▸ **SOURCE PASSAGE**:
────────
In April 1998, Argentina came to Dublin to play the Republic of Ireland in a friendly at Lansdowne Road.

Boss Daniel Passarella wanted a test on European soil ahead of that summer's finals in France, a tournament Ireland would not be heading for after they were beaten by Belgium in the play-offs.

It presented a chance for Mick McCarthy to blood some young talent.

Damien Duff missed out due to a groin injury - given the friendly was sandwiched between two full rounds of Premier league games, Blackburn didn't want him risked - so the spotlight was trained solely on the other great hope of Irish football: Robbie Keane.

Keane, just 17, and Duff, 19, had made their senior debuts against the Czech Republic in Olomouc the previous month. Duff started, Keane replaced Alan Maybury at half-time. Both showed flashes of their precocious talent.

The word had long been out on these young bucks, two of the stars of Brian Kerr's golden crop. In February a crowd of 10,000 squeezed into Tolka Park to see them line up in a B international against Northern Ireland.

Incidentally, two more future players of pedigree - Richard Dunne and Steve Finnan - were also part of the Irish panel that evening.
────────
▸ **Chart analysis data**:
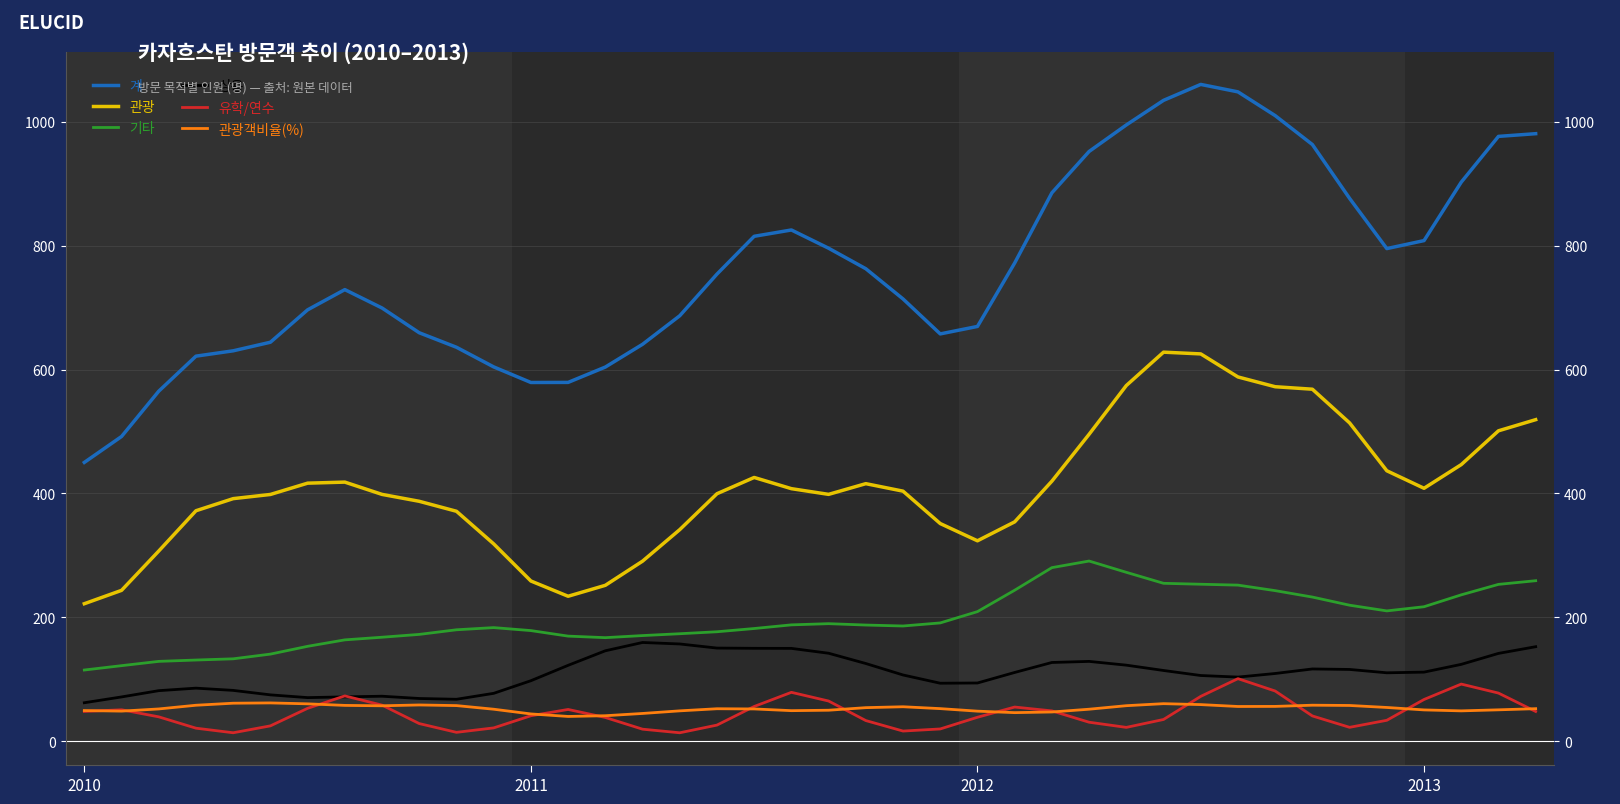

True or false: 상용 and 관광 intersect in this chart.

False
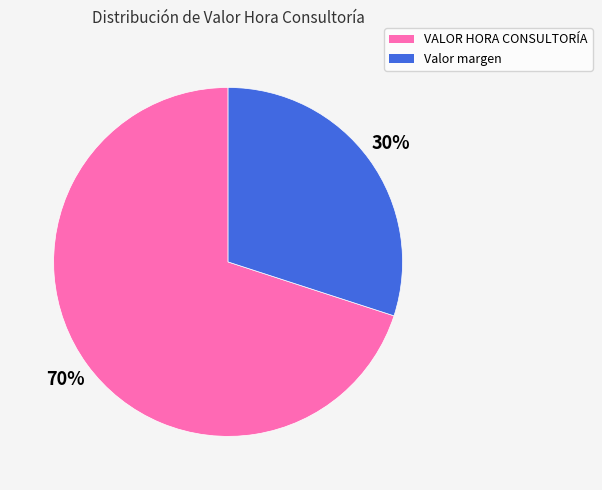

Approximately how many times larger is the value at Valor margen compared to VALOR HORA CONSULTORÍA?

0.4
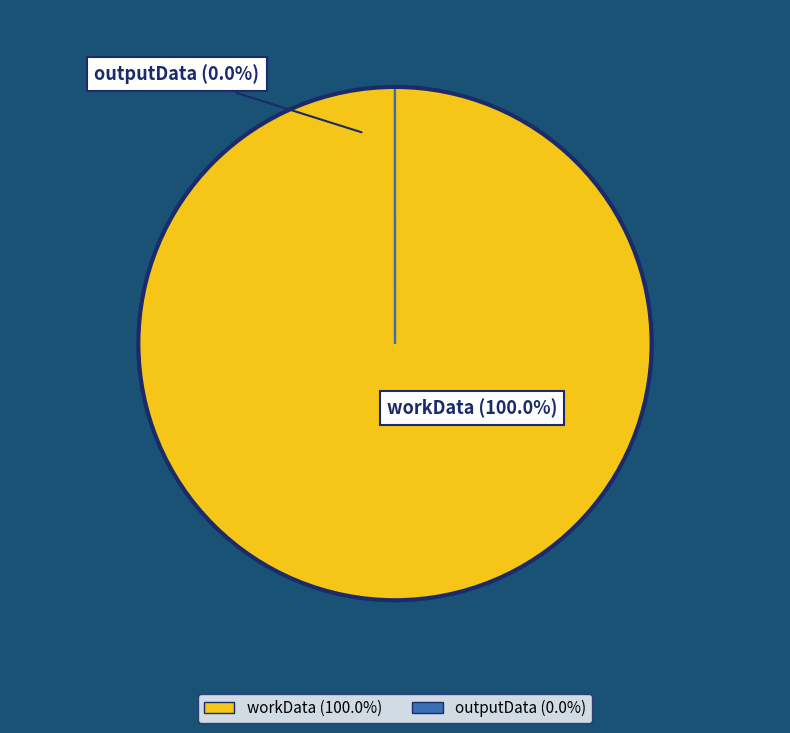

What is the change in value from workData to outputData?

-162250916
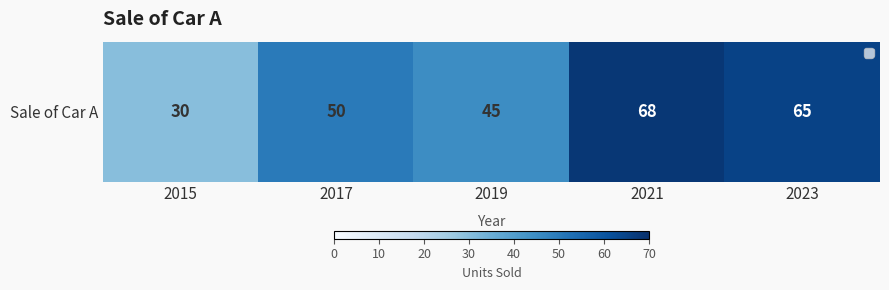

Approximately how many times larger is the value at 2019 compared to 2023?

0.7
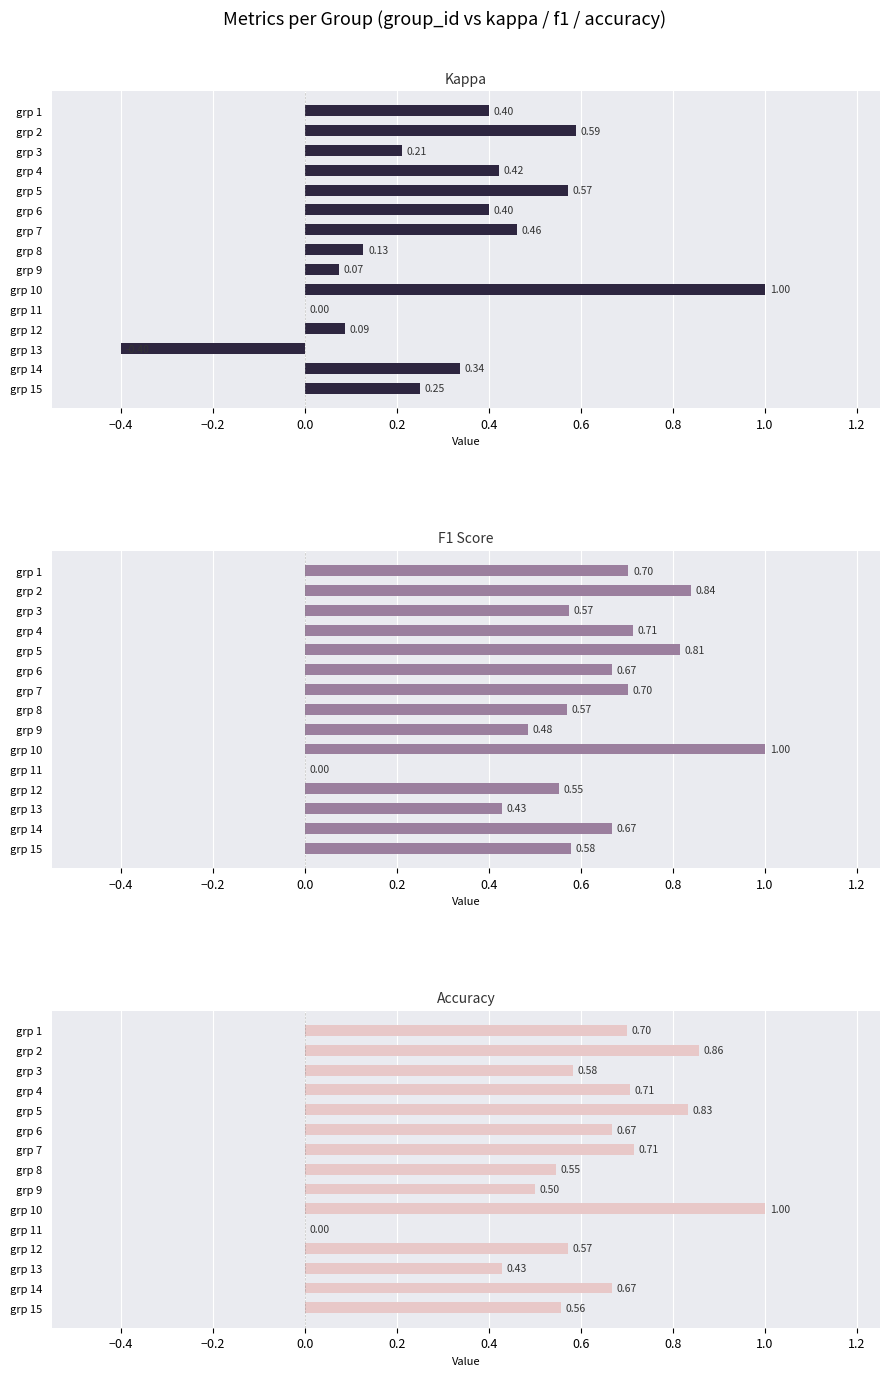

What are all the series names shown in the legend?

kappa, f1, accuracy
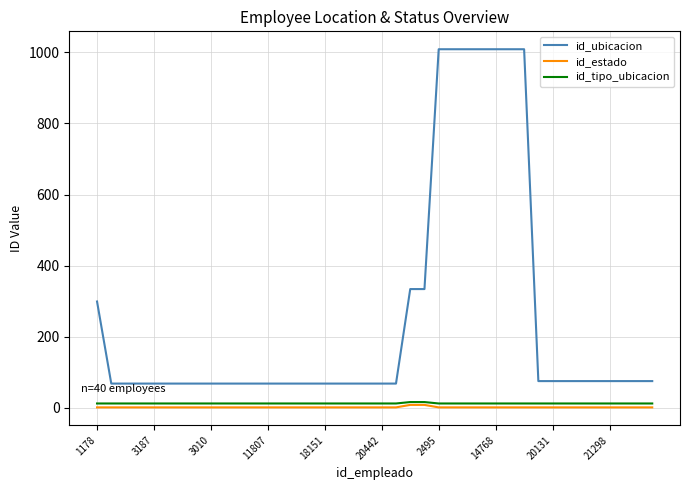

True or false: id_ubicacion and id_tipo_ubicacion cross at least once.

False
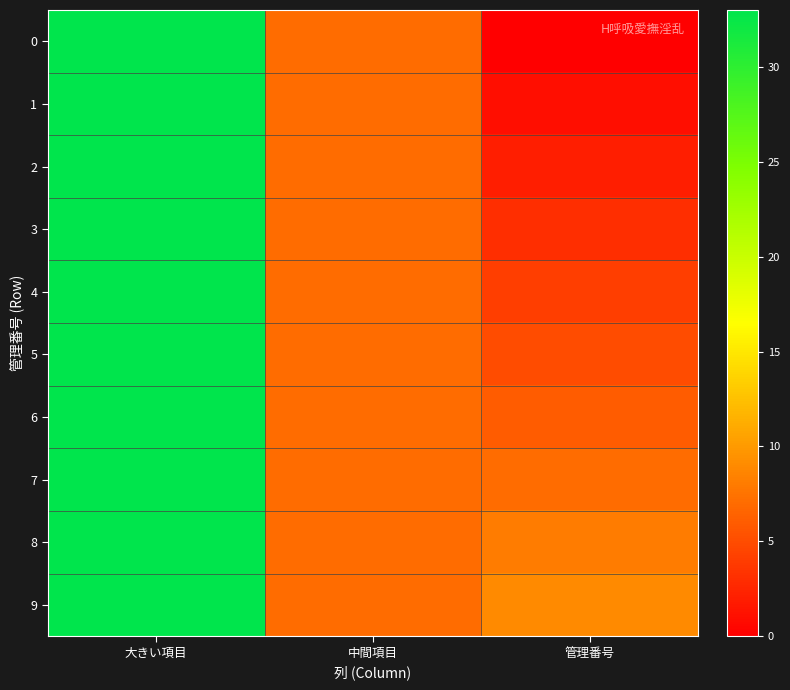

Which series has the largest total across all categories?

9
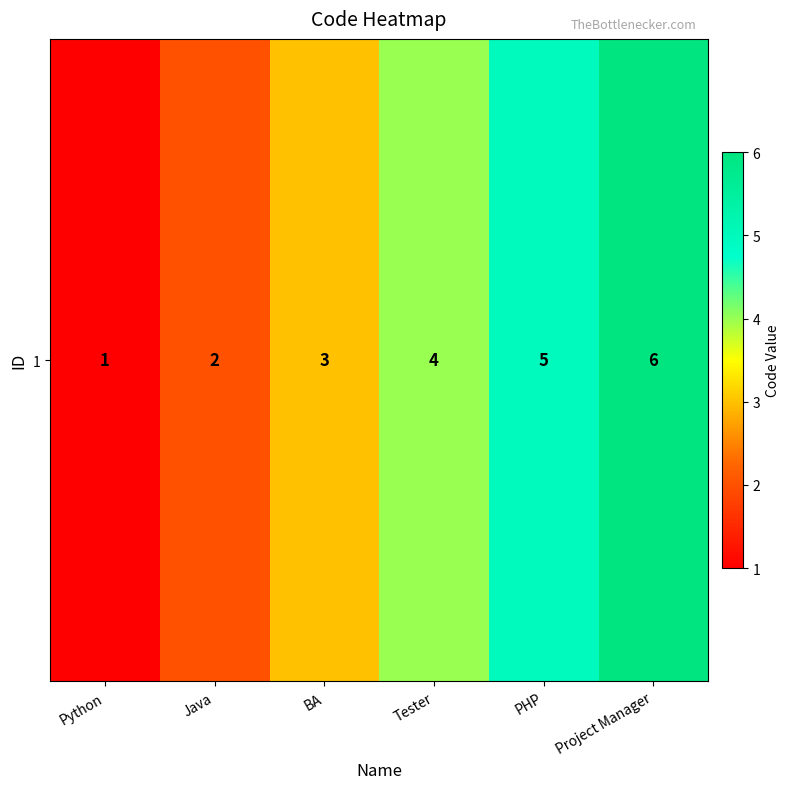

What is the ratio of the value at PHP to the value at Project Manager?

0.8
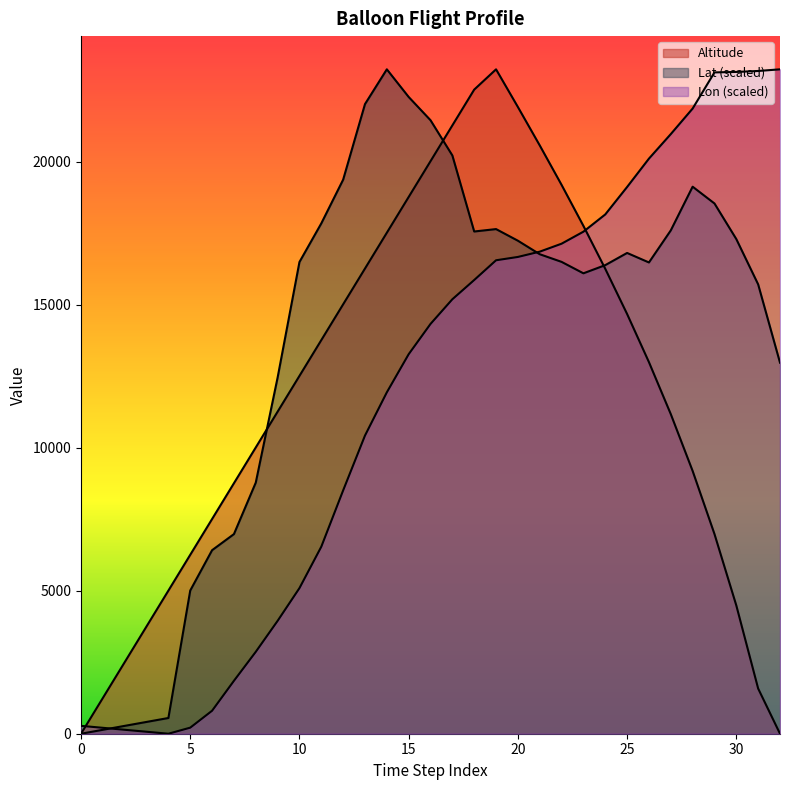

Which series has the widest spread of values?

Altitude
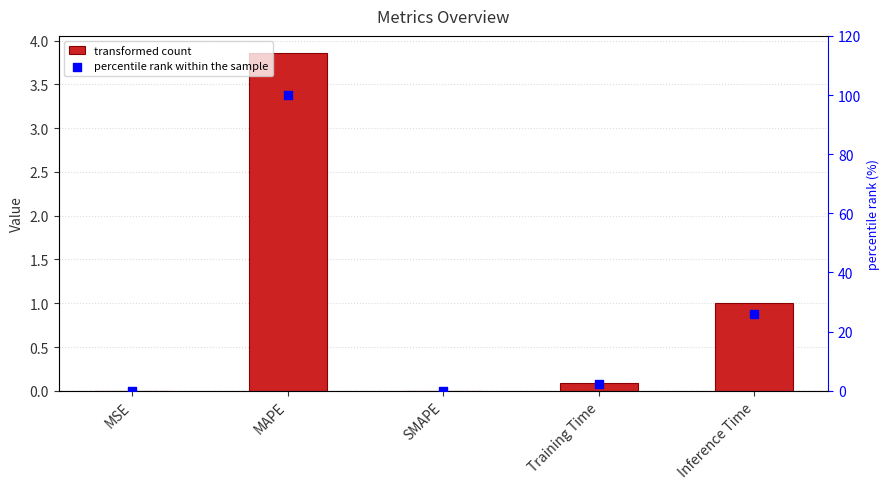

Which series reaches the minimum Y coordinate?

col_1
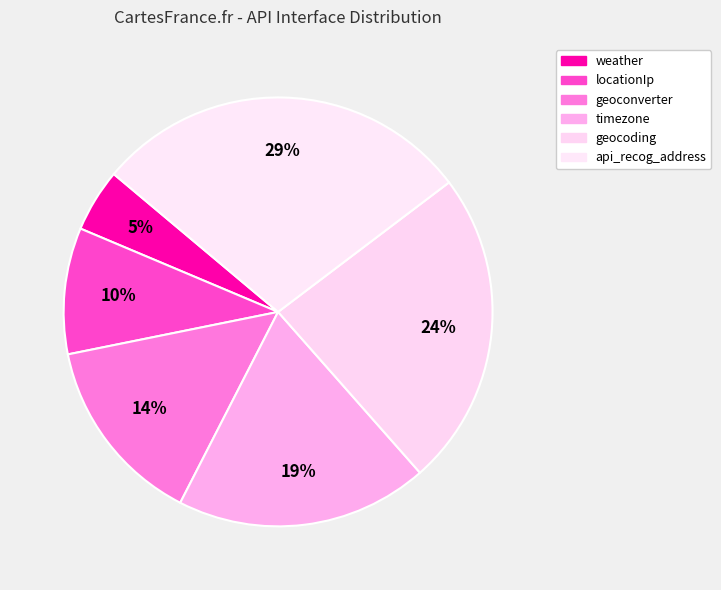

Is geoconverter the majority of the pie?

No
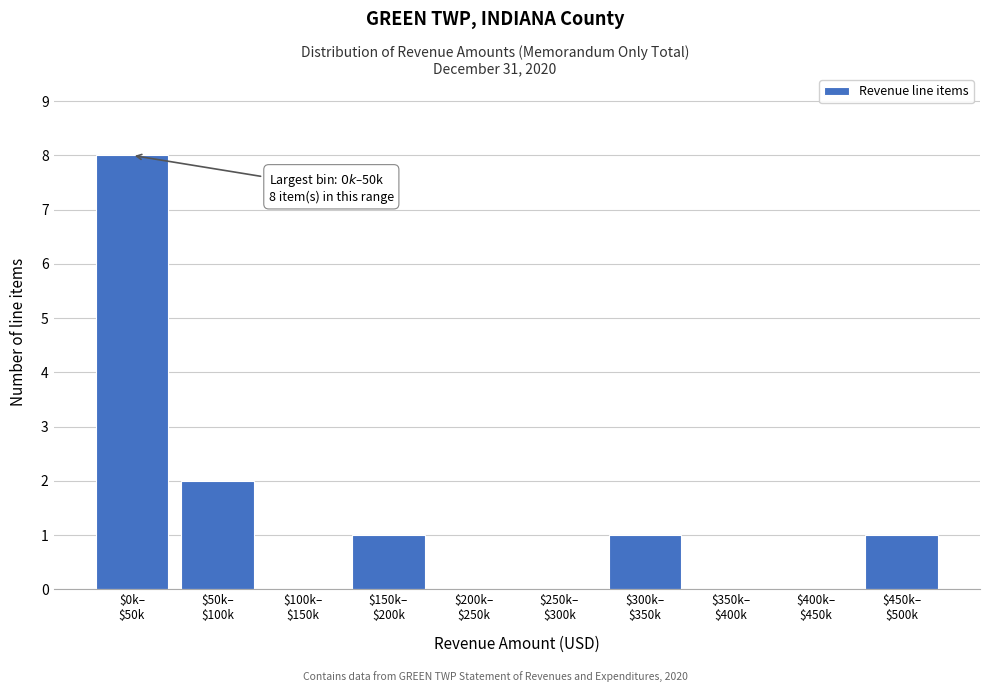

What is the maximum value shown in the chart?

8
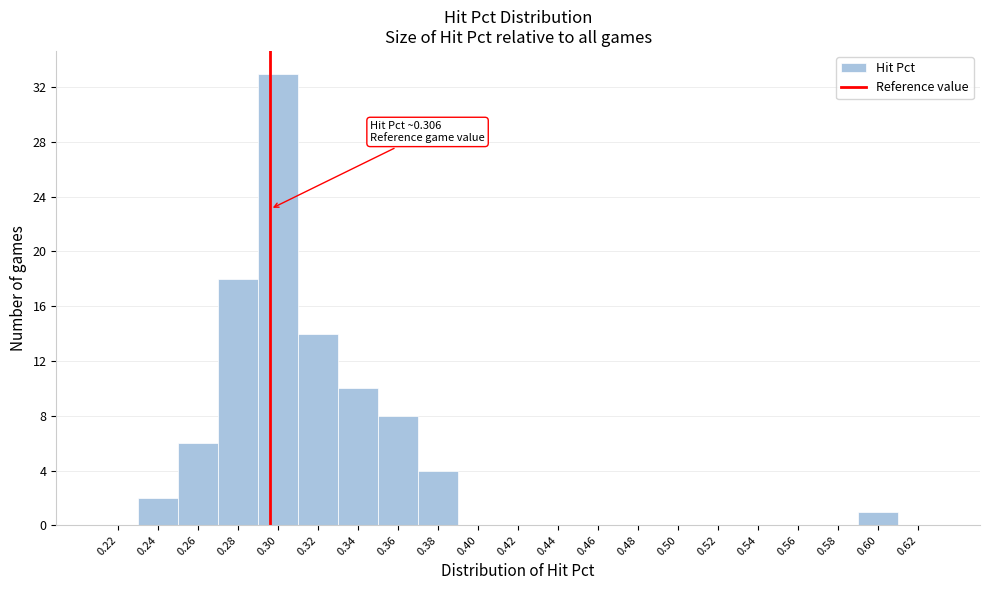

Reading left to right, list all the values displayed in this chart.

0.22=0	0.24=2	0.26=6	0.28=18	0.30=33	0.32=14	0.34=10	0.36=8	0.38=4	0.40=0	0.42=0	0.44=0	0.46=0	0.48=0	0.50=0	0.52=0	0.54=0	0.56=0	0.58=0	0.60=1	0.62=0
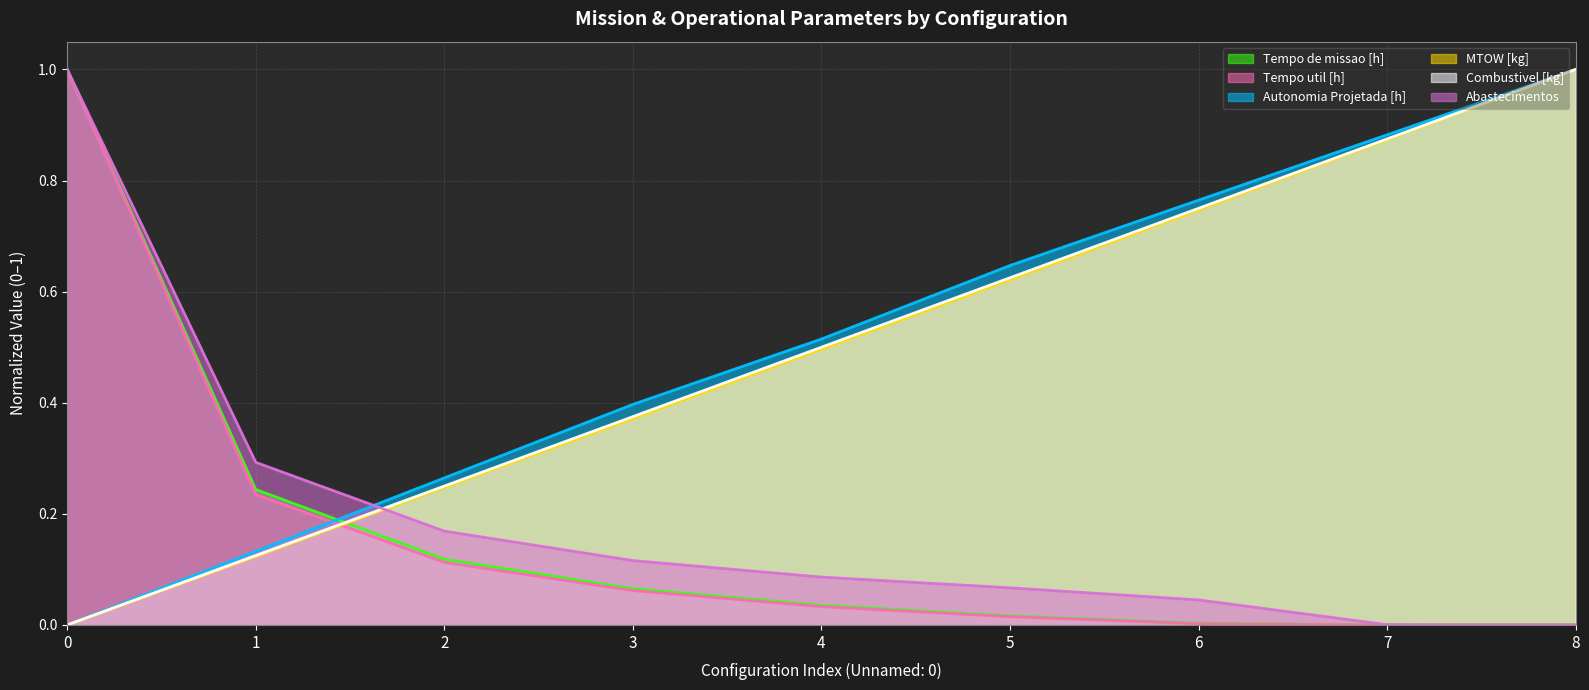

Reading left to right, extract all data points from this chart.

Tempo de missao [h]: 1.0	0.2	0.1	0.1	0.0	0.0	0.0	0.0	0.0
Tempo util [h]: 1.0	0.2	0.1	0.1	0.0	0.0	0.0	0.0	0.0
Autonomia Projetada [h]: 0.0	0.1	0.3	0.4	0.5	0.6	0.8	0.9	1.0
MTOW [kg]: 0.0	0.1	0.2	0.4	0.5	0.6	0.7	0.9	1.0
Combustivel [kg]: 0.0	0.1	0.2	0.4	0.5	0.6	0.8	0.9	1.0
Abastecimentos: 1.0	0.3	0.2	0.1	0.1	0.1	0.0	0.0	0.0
────────
▸ **REQUIRED TASKS**:
A) Count the lines of the records that contain the string "many", treating uppercase and lowercase as different, and reply with the number alone.
B) Carry the article on Ireland's 1998 friendly against Argentina forward from its final sentence.

▸ **ANSWERS TO THE EXERCISE**:
A) 2

B)
There was huge expectation around Duff and Keane, and neither seemed particularly fazed.

Keane would get his chance to shine against one of the world’s established powerhouses as Argentina swaggered into the Irish capital, a team littered with superstars. 

Their starting team that night was as follows: German Burgos; Roberto Ayala, Roberto Sensini, Nelson Vivas, Matias Almeyda, Sergio Berti, Diego Simeone, Juan Sebastian Veron, Gabriel Batistuta, Claudio Lopez, Ariel Ortega.

Carlos Roa would replace Burgos in goal for the World Cup but apart from that, this was about as strong as the visitors could have been.

Such was the strength of their squad that Hernan Crespo was left on the bench and the mercurial Fernando Redondo was omitted completely after he refused to comply with old-school disciplinarian Passarella’s insistence that all the players cut their hair. Even Batistuta had been left in the cold before he eventually relented and trimmed his flowing locks.

Argentina were flawed, but they could also be brilliant.

And within the ranks, they possessed a diminutive gem who would mesmerise those in attendance in Dublin 4.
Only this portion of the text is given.